Historic, haunted house burns

A historic and possibly haunted house in Coupeville was destroyed in a mysterious fire early Tuesday morning.

Staff members at the nearby nursing home, Careage of Whidbey, smelled smoke and went outside looking for the source. They ended up reporting a possible brush fire at 2:47 a.m., according to Central Whidbey Fire and Rescue Chief Joe Biller.

When firefighters arrived, however, they found that the small two-story house on NE Third Street was nearly fully involved in flames. Biller said it took a force of 13 firefighters and six fire engines from Central Whidbey Fire, plus a crew from Fire District 2, about two hours to extinguish the blaze.

Fortunately, no one was injured.

The larger difficulty, and what kept firefighters on the scene until the afternoon, was determining how the fire started.

Biller said the fire originated in the back bedroom, which made the blaze difficult to see from the road. He said fire investigators brought a gas-sniffing dog to the house, but found no evidence that flammable liquids were involved.

An electric blanket on the bed wasn’t plugged in. There were no obvious signs of electrical problems.

“Arson seems unlikely,” Biller said. “It’s probably accidental, but I just can’t say for sure right now.”

The owner of the house, Wayne Davis, was on vacation in Arizona at the time of the fire. He’s been traveling the country in a motor home while his daughter and her husband, Leslie and Mick Hardesty, were taking care of the property.

Rob Harbour, the manager of Ebey’s Landing National Historical Reserve, said the house wasn’t on the national historical register, but it definitely had local historical significance. It was built in 1912 for the brother of Capt. Thomas Coupe. While the town is named in honor of Thomas Coupe, Harbour said he doesn’t have records of his brother’s name.

Harbour said the house’s architectural style is considered “vernacular residential.” It stayed in the Coupe family until 1960, when the Davises bought it.

Leslie Hardesty and her brother and sister, Stephen Davis and Becky Gorlick, grew up in the house and graduated from Coupeville High School.

Probably the most unusual thing about the house is that the family believes it was haunted by the apparition of a cigar-smoking man.

Leslie said the ghost mainly stayed upstairs, where family members often smelled the odor of cigar smoke. Her sister refused to stay upstairs after the ghost “tried to pull her off the bed,” Leslie said.

Leslie and her husband were sleeping upstairs in the house one night. He woke up to see the form of a man in the bedroom. The spirit tried to pull his blankets off.

Another time, a roofer working on the house complained that he felt someone watching him intently. Wayne Davis nonchalantly explained it was his ghost.

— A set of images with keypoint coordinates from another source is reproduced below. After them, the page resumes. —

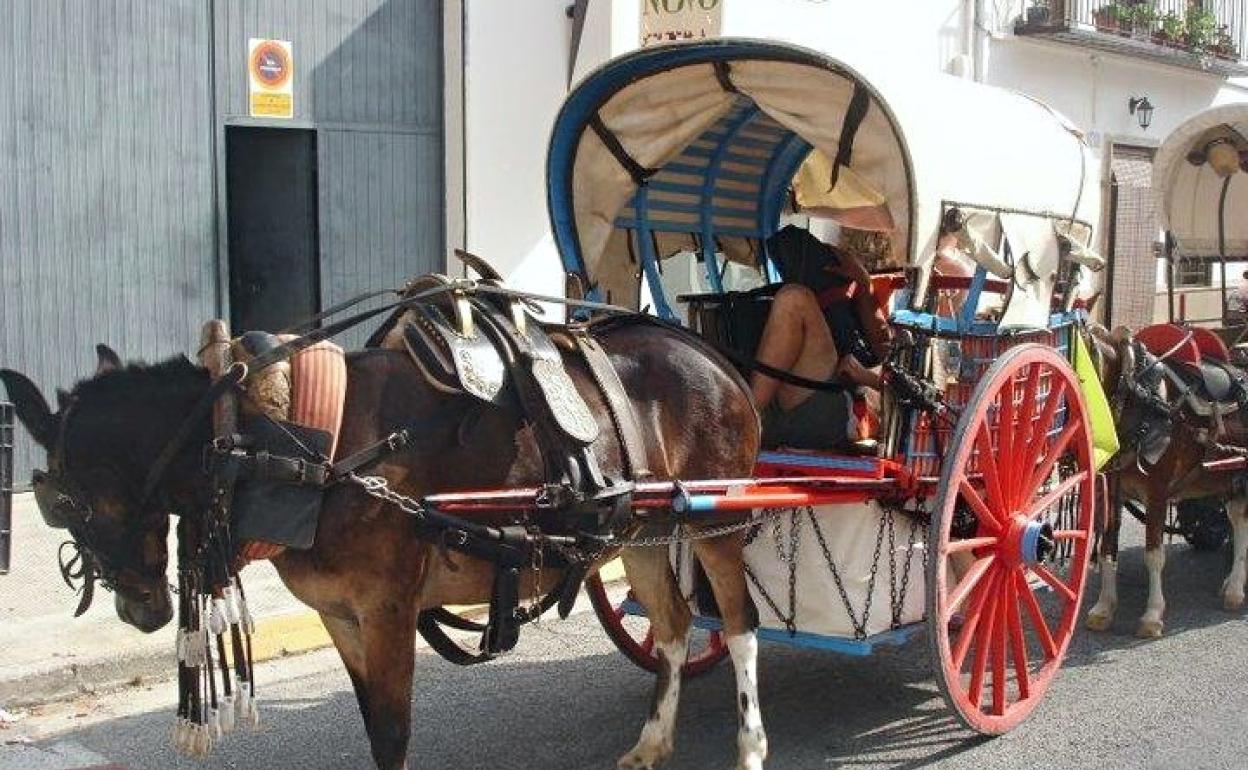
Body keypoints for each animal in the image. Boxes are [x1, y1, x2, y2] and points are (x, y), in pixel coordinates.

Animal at [2, 315, 768, 768]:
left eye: (68, 504)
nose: (138, 610)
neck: (280, 442)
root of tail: (709, 353)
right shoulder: (340, 614)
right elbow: (374, 725)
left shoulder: (388, 608)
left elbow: (396, 729)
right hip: (645, 529)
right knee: (673, 627)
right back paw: (653, 741)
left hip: (715, 525)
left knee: (737, 626)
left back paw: (750, 745)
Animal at [1083, 324, 1248, 636]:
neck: (1141, 401)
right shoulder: (1112, 491)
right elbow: (1107, 550)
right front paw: (1103, 607)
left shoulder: (1157, 493)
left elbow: (1154, 556)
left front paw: (1152, 614)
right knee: (1238, 520)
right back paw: (1232, 584)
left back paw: (1235, 588)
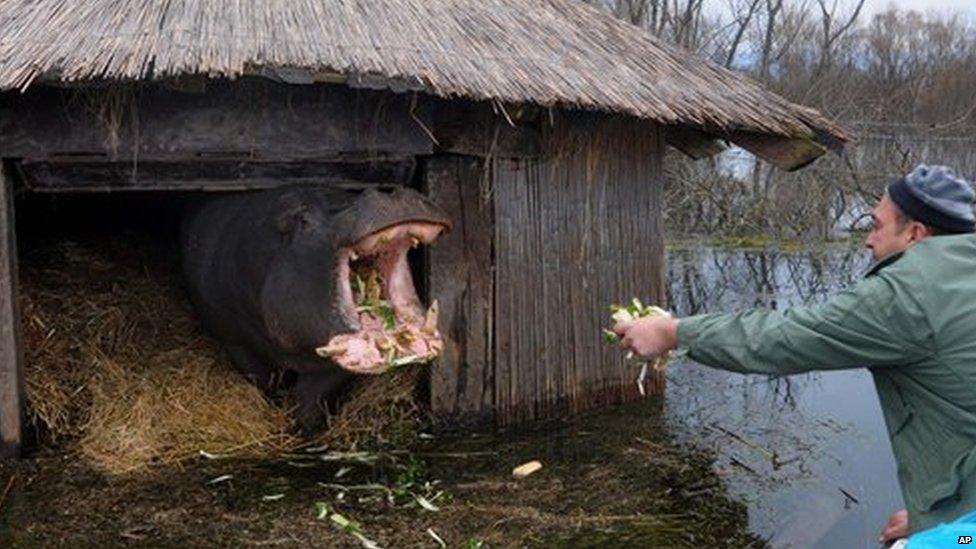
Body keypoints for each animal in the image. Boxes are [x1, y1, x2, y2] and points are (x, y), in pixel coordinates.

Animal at [180, 184, 451, 432]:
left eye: (350, 192)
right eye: (302, 218)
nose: (390, 192)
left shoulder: (330, 362)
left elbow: (312, 400)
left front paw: (305, 428)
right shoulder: (234, 341)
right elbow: (262, 379)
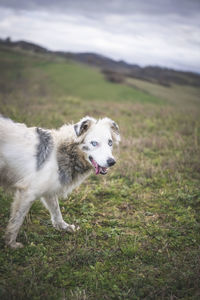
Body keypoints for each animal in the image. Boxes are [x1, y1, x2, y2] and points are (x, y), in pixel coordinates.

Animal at [0, 115, 120, 248]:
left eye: (110, 143)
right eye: (94, 143)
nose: (112, 162)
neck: (63, 151)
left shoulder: (49, 190)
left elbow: (56, 211)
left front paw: (64, 227)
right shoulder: (28, 192)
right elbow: (17, 220)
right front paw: (11, 243)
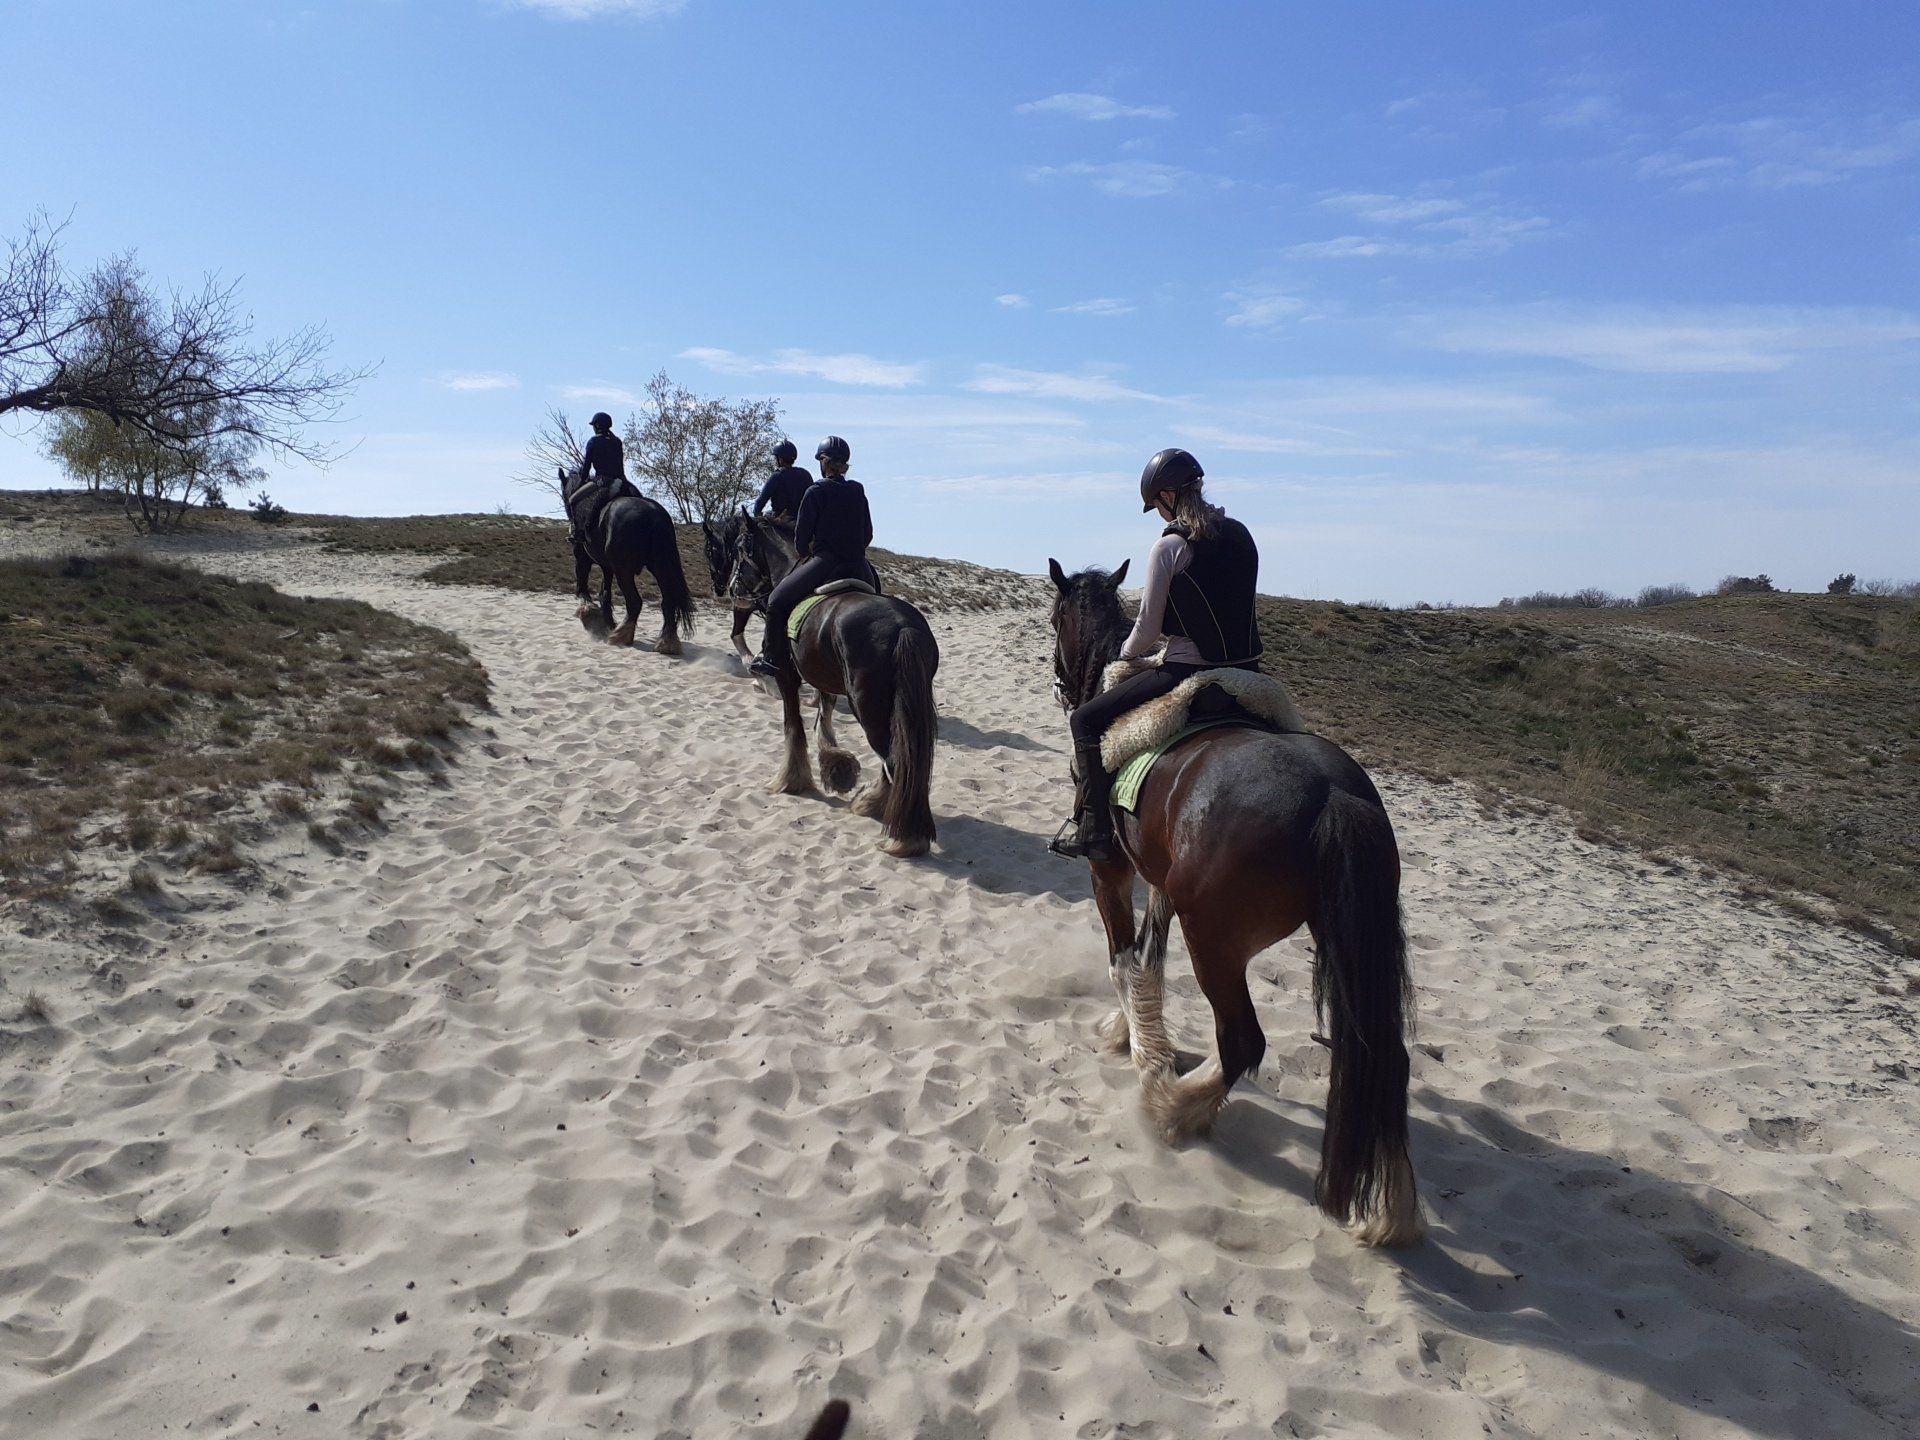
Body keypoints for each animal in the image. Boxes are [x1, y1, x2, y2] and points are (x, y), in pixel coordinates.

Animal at [561, 466, 695, 653]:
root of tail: (654, 516)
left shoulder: (583, 559)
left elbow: (583, 589)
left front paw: (590, 614)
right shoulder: (607, 567)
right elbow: (605, 593)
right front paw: (607, 621)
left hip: (624, 570)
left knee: (634, 602)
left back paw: (621, 635)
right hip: (660, 567)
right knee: (668, 602)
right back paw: (666, 642)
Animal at [737, 513, 940, 858]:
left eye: (739, 547)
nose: (732, 589)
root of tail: (903, 626)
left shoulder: (787, 677)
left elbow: (794, 726)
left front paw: (791, 780)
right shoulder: (824, 678)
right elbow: (824, 715)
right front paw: (836, 766)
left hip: (868, 706)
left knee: (893, 760)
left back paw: (895, 828)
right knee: (899, 759)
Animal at [1046, 560, 1421, 1247]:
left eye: (1057, 618)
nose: (1061, 680)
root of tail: (1332, 795)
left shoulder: (1110, 869)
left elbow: (1122, 961)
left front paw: (1139, 1049)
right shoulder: (1162, 882)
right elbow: (1148, 963)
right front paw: (1141, 1037)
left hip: (1216, 941)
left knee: (1242, 1041)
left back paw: (1170, 1107)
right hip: (1341, 937)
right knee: (1385, 1055)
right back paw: (1391, 1211)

But maybe the poltergeist got tired of living alone.

“One of the first things I thought,” Leslie said, “was that maybe the ghost threw down his cigar and started the fire.”

She believes the ghost is probably gone now.

The family has a lot of memories invested in the home. They used to keep a horse in a long-gone barn out back. They raised ducks and Weimeraner puppies. The sisters shared the upstairs and would sneak out the window in the middle of the night.

Their parents, Wayne and Dorothy, lived at the house and were active members of the community until Dorothy died two years ago. Leslie spread some of her mother’s ashes in the gardens around the house.

In recent years, the couple had spent a lot of time and money remodeling and re-furnishing the house. It had new carpeting, new furniture, new appliances — all of which are gone now.

Only one bedroom, which had a shut door, was unravaged by the fire. Mick said he was able to rescue furniture and pictures from the room.

Fortunately, everything was insured. According to Biller, the house was insured for $160,000 and the contents were insured for $115,000.

Leslie said she “doesn’t have a clue” what her father plans to do with the lot, which has a gorgeous view of Penn Cove and Mount Baker.

For now, passers-by probably probably wouldn’t even notice the fire damage if it wasn’t for the yellow fire department tape. The front of the house stands like a facade from a movie, hiding the burned-out shell behind.